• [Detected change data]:

━━━

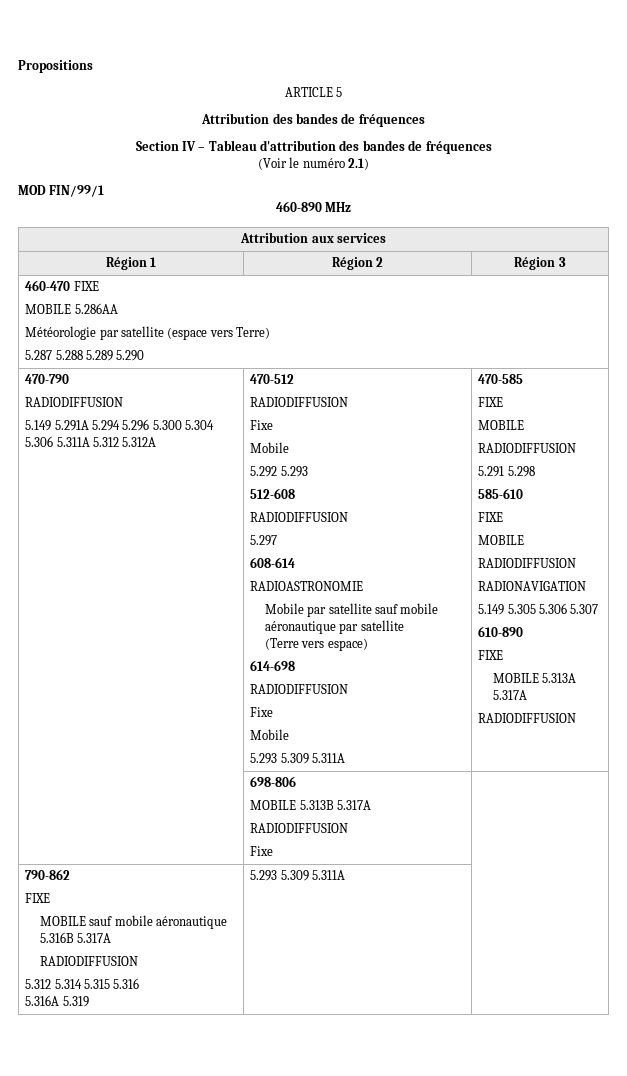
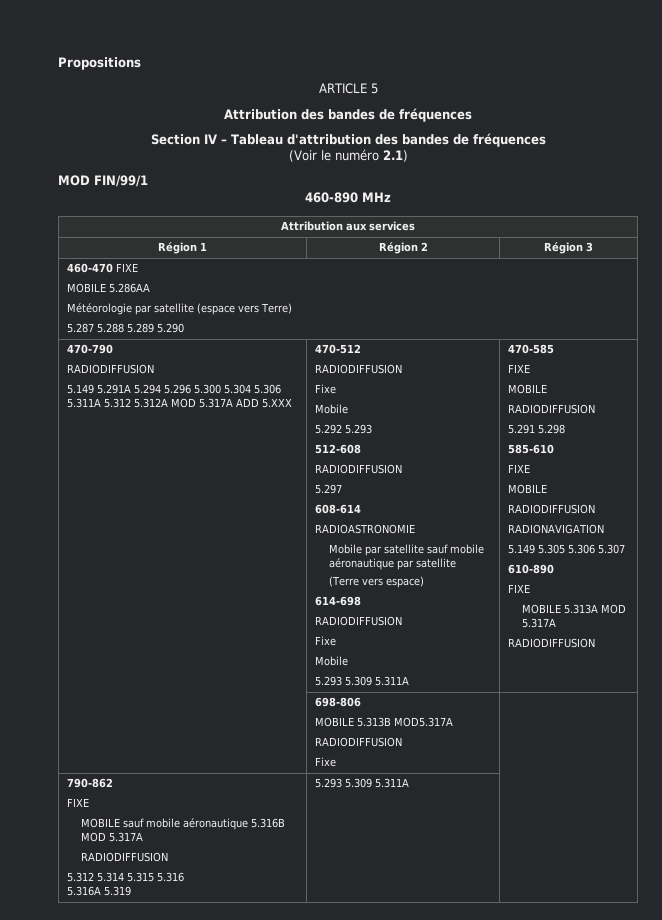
(157, 442) none -> [171,398,293,408] MOD 5.317A ADD 5.XXX
(577, 678) none -> [600,604,626,614] MOD
[336,800,371,810] 5.317A -> [394,717,454,727] MOD5.317A
(74, 937) none -> [80,832,106,842] MOD

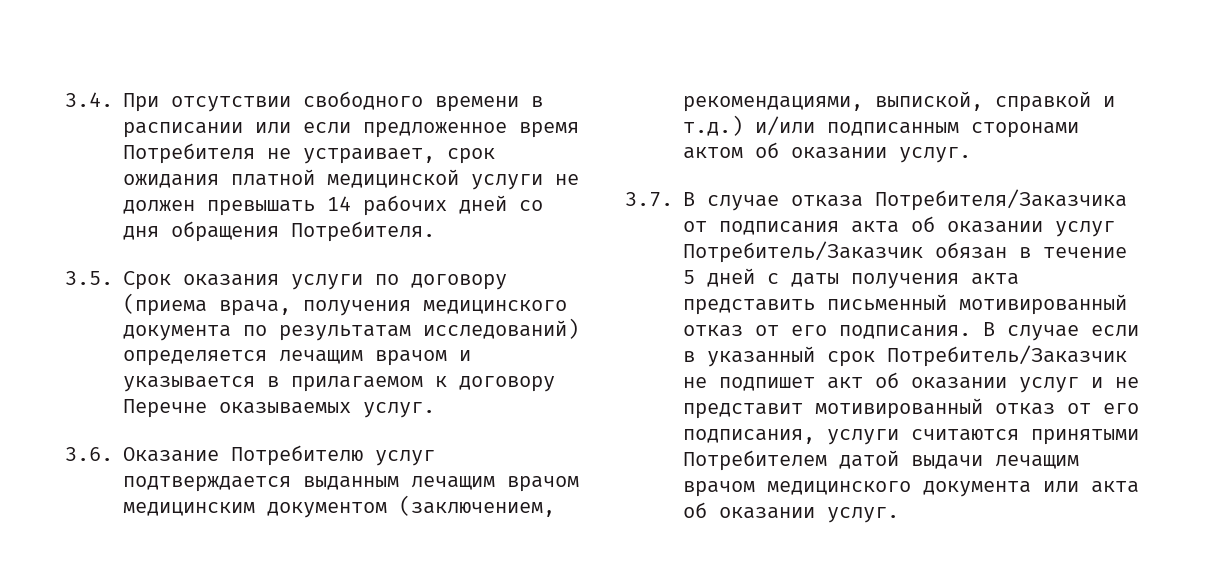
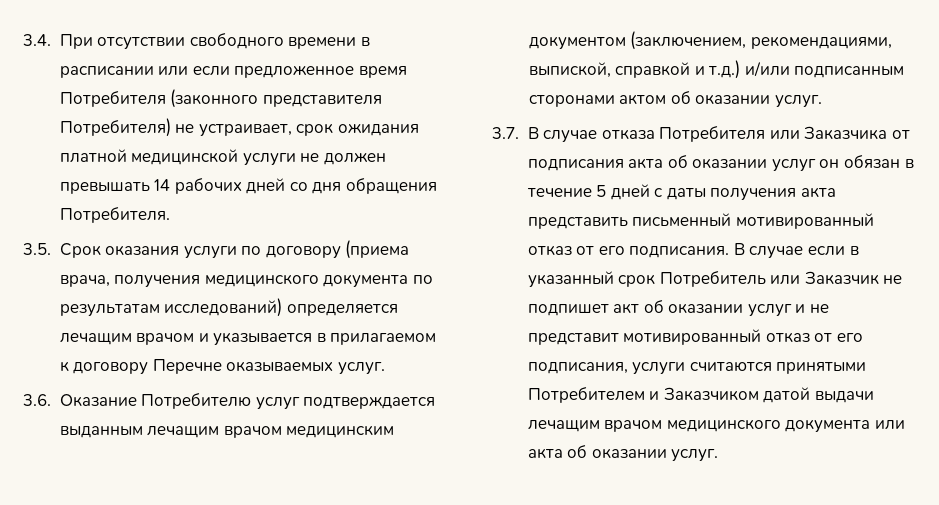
(255, 153) none -> [170,89,382,108] [59,118,171,137] (законного представителя Потребителя)
[875,189,1127,211] Потребителя/Заказчика -> [659,126,888,142] Потребителя или Заказчика
[683,241,923,263] Потребитель/Заказчик -> [819,159,840,168] он
[887,345,1127,367] Потребитель/Заказчик -> [659,271,879,287] Потребитель или Заказчик
(827, 460) none -> [649,387,759,401] и Заказчиком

━━━

• [WORK ORDER]: Write the records out once more, exactly as they appear, with no pictures.

• [TASK RESULT]:
(157, 442) none -> [171,398,293,408] MOD 5.317A ADD 5.XXX
(577, 678) none -> [600,604,626,614] MOD
[336,800,371,810] 5.317A -> [394,717,454,727] MOD5.317A
(74, 937) none -> [80,832,106,842] MOD

(255, 153) none -> [170,89,382,108] [59,118,171,137] (законного представителя Потребителя)
[875,189,1127,211] Потребителя/Заказчика -> [659,126,888,142] Потребителя или Заказчика
[683,241,923,263] Потребитель/Заказчик -> [819,159,840,168] он
[887,345,1127,367] Потребитель/Заказчик -> [659,271,879,287] Потребитель или Заказчик
(827, 460) none -> [649,387,759,401] и Заказчиком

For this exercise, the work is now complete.